__TASK 1__
Using the passage on violence against children and access to justice in Uganda, explain why anything that may take away a child's entitlement to shelter, education, or life with their parents should be frowned upon.
__TASK 2__
Write the next part of the passage on violence against children and access to justice in Uganda, starting after its final sentence.

__SOURCE TEXT__
+===+

Data from Uganda’s Child Helpline shows that the number of reported cases related to violence against children almost doubled between May and August, from 338 to 619. Sexual violence was the most reported form of violence against children, making up 38 per cent of cases, while neglect was second highest at 36 per cent. Service provision was also constrained during the lockdown.
- 2020 Annual Report, UNICEF Uganda
From July 2020 to date, of all the cases BarefootLaw has received in that period, twenty-three percent (23%) are family-related with nearly ninety (90) cases directly affecting children.
Access to Justice for Agenda 2040
A child’s welfare and wellbeing should be the paramount consideration whenever there is a law, policy, or justice regarding children. For example, no child should be subjected to judicial proceedings without the parents being informed; a child is entitled to shelter, education, a right to know and live with their parents, and to be looked after by their parents. Anything that may take this right away is discouraged by the law and should be frowned upon.

+===+

__DATA EXCERPT__
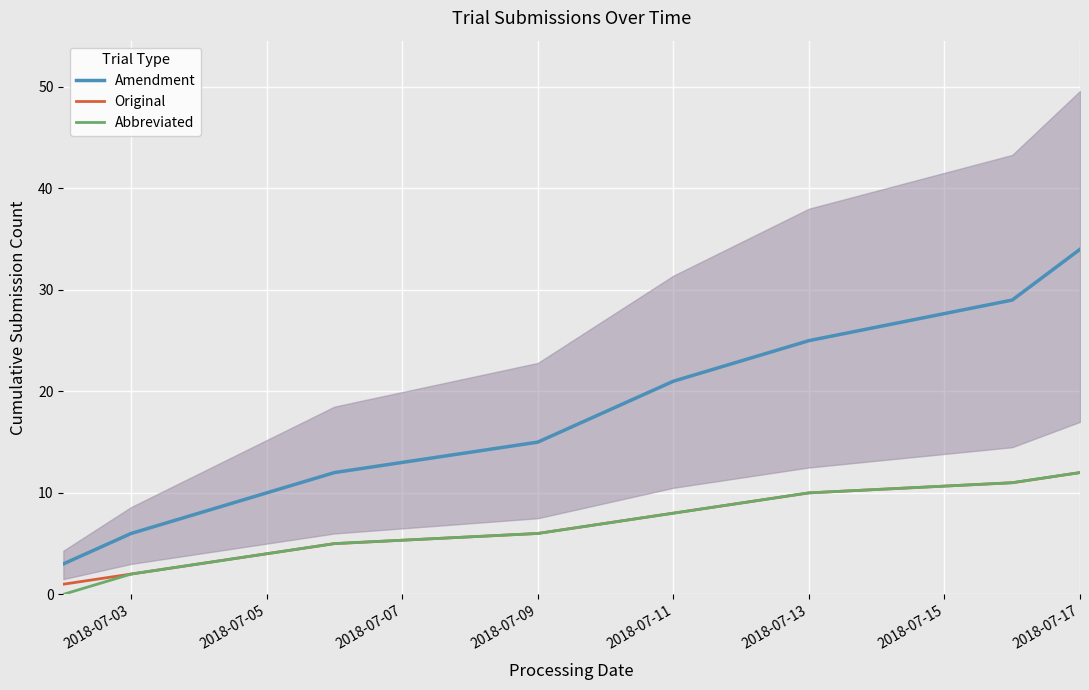

True or false: Abbreviated and Amendment intersect in this chart.

False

+===+

__ANSWER SECTION 1__
A child's welfare and wellbeing should be the paramount consideration in any law, policy, or justice concerning children. Anything that may take away those entitlements is therefore discouraged by the law and should be frowned upon.

__ANSWER SECTION 2__
To achieve an Africa fit for children, access to justice and the law must be readily available for all. Parents and caretakers must know and act upon their constitutional duties to meet the needs of children. Leaders and lawmakers must create and implement policies that foster a healthy environment for children to thrive.
We look forward to an Africa where everybody knows the law and uses it as a tool to protect themselves, their family, and their community.